The order also requires data used in policy decisions be reproducible. This in effect can exclude important contributions from older studies where raw data is inaccessible. Therefore, the number of scientific studies that can be used to inform policy decisions at the DOI will inevitably go down. Future scientific studies by DOI agencies are likely to be restricted in their scope and methodology, and the order may deter outside scientists from working with DOI agencies, out of fear that confidential information could be released.
This order means science will take a back seat in DOI policies, increase the opportunities for outside influence on agency decisions, and result in policies that are not informed by the best available science, threatening the health and safety of the public and our environment.

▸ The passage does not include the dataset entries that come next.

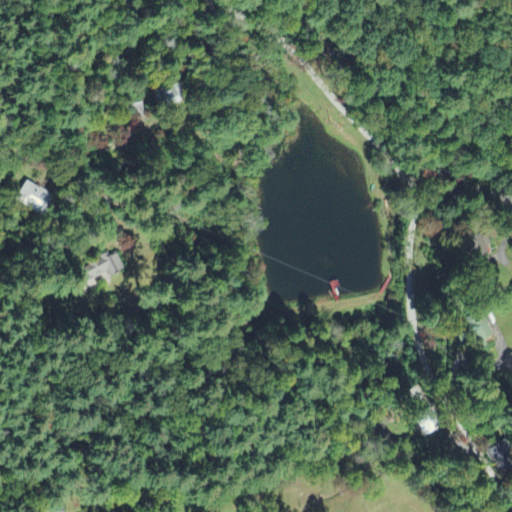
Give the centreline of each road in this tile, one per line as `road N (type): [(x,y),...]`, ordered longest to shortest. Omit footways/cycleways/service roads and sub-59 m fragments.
road 1 (residential): [(466,511),(418,367),(407,179),(272,33),(180,2),(117,17),(19,122),(0,130)]
road 2 (residential): [(19,122),(195,286),(222,348)]
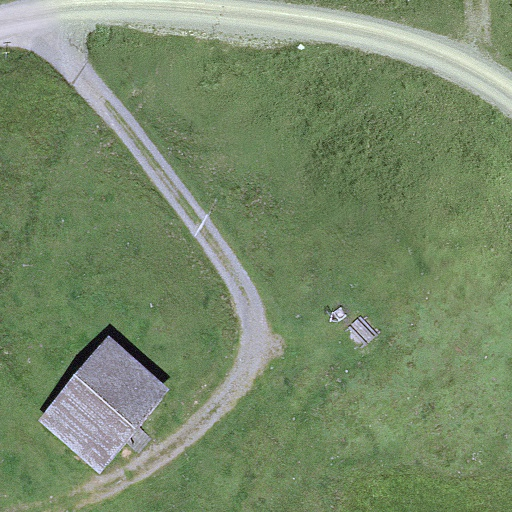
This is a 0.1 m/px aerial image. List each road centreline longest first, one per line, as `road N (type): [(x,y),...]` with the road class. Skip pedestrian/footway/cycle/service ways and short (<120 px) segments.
road 1 (track): [(43,12),(231,264),(254,329),(245,376),(177,443),(116,483),(32,511)]
road 2 (track): [(0,21),(122,5),(339,24),(418,43),(511,84)]
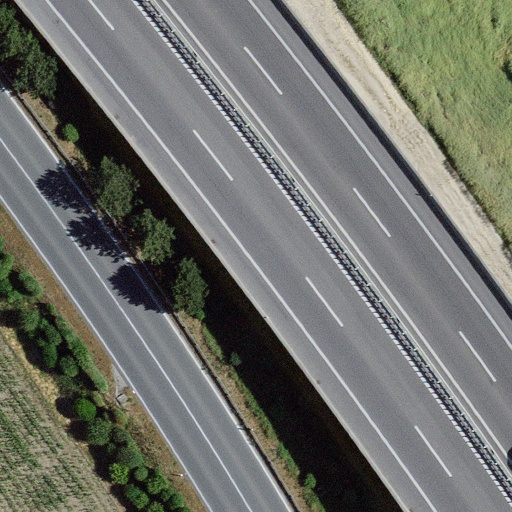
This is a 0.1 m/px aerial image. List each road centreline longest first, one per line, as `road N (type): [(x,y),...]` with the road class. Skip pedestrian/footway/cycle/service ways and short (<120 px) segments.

Bernhardt silences climate change science
On December 22, 2017, Bernhardt quietly issued Secretarial Order 3360, which rescinded multiple policies on climate change and conservation. These changes undercut the Department of Interior’s (DOI) ability to fulfill its mission of conserving and managing the nation’s natural resources.
The order revokes a Departmental Manual chapter on climate change, a Departmental Manual chapter on landscape-scale mitigation policy, a Bureau of Land Management (BLM) manual section on mitigation, and a 2016 BLM handbook on mitigation. The order additionally directs the head of BLM to reassess the BLM Draft Regional Mitigation Strategy for the National Petroleum Reserve in Alaska and directs BLM to reissue a separate Bush-era guidance on offsite mitigation.

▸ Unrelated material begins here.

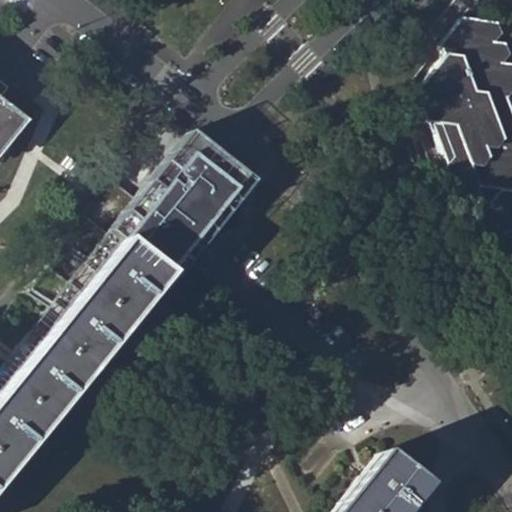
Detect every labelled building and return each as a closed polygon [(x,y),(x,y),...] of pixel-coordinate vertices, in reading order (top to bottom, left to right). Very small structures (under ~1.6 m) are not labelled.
[(435,133),(511,143),(511,104),(507,90),(511,85),(511,67),(510,64),(500,62),(507,54),(503,42),(492,40),(499,33),(496,24),(456,18),(437,44),(441,56),(437,62),(447,92),(424,120),(430,120),(435,133)] [(437,62),(413,92),(422,120),(424,120),(447,92),(437,62)] [(0,146),(18,124),(0,109),(0,94),(5,88),(4,87),(0,92),(0,146)] [(511,143),(435,133),(445,162),(426,190),(454,194),(460,208),(457,212),(470,247),(499,251),(505,268),(511,268),(511,187),(511,186),(511,143)] [(0,477),(243,170),(201,137),(0,389),(0,477)] [(399,511),(419,486),(372,451),(325,511),(399,511)]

The now-rescinded policies had directed the DOI to take the threat of climate change and its foreseeable effects into account when making decisions. For example, the Departmental Manual chapter on climate change directed that the DOI “will use the best available science to increase understanding of climate change impacts, inform decisionmaking, and coordinate an appropriate response to impacts on land, water, wildlife, cultural and tribal resources, and other assets.”
Climate change is already having impacts across the US. Ignoring and failing to plan for its current and future effects puts America’s public lands, wildlife, and people at unnecessary risk.
Bernhardt is not qualified to run a science-based agency
The Department of the Interior should rely on science to make the best decisions for America’s parks, wildlife, and people. Time and time again, we have seen Bernhardt sideline science in critical DOI decisions. (He is also riddled with extensive conflicts of interest). There is no doubt that he would continue his siege on science if he is confirmed as Interior secretary.
Bernhardt is clearly unqualified to lead a science-based agency that makes decisions that affect so much of the country. Let’s hope the Senate agrees.